Keterlibatan jaringan transnasional juga memperlihatkan bahwa Kasus TPPO bukanlah kejahatan yang umum, karena kejahatan ini sudah direncanakan secara matang dan terstruktur oleh komplotan pelaku, perencanaannya bahkan melibatkan teknologi, serta adanya dukungan jaringan internasional. Para korban biasanya mengalami pengasingan sehingga terputus dengan dunia luar yang membuat mereka sulit untuk mencari pertolongan. Tidak jarang mereka diancaam, diperas, hingga mengalami kekerasan fisik agar tetap berada di bawah kendali pelaku. Kondisi ini pada akhirnya menjadikan TPPO sebagai bentuk modern dari perbudakan, yang tentunya melanggar nilai hak asasi sebagai seorang manusia.
Analisis Penyebab:
Supaya dapat memahami akar masalah yang terjadi dari kasus eksploitasi dan TPPO, disini saya menggunakan teori Disorganisasi Sosial dan Strain untuk menjelaskannya. Jika kita melihat dari sisi sebagai korban, rendahnya literasi mereka terhadap hukum serta minimnya pengetahuan tentang prosedur resmi penempatan kerja ke luar negeri membuat banyak dari mereka sangat mudah percaya pada janji palsu para perekrut. Faktor ekonomi juga sangat mempengaruhi, mengingat sebagian besar korban berasal dari keluarga dengan keterbatasan finansial. Kondisi tersebut mendorong mereka menerima tawaran tanpa pengecekan terlebih dahulu, dan mereka berharap natinya dengan bekerja diluar negeri dapat memperbaiki nasib keluarga mereka. Selain faktor ekonomi, budaya masyarakat yang masih mengukur tingkat kesuksesan dari materi juga mempengaruhi korban. Banyak orang tergoda mencari jalan pintas untuk memperoleh kekayaan tanpa mempertimbangkan resiko. Dari sisi struktural seperti lemahnya pengawasan pemerintah, kurangnya koordinasi antar lembaga, serta masih adanya celah hukum antarnegara memberikan ruang bagi para komplotan pelaku untuk terus beroperasi.

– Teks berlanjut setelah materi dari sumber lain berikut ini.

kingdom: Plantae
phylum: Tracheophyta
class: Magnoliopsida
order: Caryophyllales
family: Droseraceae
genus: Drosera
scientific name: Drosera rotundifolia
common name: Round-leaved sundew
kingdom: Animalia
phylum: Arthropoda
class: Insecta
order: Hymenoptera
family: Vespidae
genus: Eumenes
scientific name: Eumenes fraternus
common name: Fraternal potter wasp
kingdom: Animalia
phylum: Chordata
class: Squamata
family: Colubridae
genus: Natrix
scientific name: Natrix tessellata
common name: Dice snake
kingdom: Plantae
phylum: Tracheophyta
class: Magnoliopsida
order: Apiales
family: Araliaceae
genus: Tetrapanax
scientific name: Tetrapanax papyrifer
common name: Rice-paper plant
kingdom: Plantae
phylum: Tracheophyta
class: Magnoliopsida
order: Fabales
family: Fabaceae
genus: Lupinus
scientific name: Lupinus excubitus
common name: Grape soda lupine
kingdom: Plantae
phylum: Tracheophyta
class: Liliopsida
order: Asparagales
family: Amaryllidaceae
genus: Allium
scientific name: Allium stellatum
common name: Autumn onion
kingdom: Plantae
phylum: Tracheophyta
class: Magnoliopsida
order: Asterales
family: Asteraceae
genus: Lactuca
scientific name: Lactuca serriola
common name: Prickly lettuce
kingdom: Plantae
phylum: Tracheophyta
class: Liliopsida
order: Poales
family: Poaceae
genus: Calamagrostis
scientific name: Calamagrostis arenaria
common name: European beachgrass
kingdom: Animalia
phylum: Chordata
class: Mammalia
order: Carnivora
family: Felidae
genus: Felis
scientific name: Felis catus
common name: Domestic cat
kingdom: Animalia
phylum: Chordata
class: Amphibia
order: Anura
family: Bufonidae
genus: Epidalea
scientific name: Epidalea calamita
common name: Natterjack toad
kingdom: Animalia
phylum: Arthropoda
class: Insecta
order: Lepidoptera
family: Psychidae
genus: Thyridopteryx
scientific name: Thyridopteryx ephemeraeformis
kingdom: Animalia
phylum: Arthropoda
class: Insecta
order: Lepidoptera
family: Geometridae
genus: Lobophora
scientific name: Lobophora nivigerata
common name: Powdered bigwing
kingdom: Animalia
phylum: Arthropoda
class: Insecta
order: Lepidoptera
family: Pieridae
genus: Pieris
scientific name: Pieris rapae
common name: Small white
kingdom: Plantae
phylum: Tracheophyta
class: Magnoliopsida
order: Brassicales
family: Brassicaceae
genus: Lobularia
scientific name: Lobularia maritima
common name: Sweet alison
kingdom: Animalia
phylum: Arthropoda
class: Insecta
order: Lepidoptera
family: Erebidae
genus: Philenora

Hukum Indonesia jelas melarang TPPO, namun di negara tujuan sering kali regulasinya lemah, sehingga korban tidak memperoleh perlindungan layak. Dengan demikian, akar masalah dari kasus tersebut tidak dapat dilepaskan dari gabungan beberapa faktor individu, ekonomi, budaya, serta struktural. Semua faktor ini saling berkaitan dan menciptakan kondisi sosial yang memungkinkan terjadinya tindakan eksploitasi dan perdagangan orang terus berlangsung.
Dampak Kasus:
Jika kita lihat kasus ini memiliki dampak yang sangat luas, mulai dari tingkat individu, keluarga, maupun masyarakat. Pada tingkat individu, korban bisa saja mengalami trauma psikologis yang mendalam. Mereka dapat kehilangan rasa aman, mengalami depresi, stres, hingga gangguan kecemasan berkepanjangan. Tidak sedikit dari korban mengalami cedera fisik akibat kerja paksa maupun kekerasan fisik yang mereka dapatkan dari para pelaku kejahatan tersebut.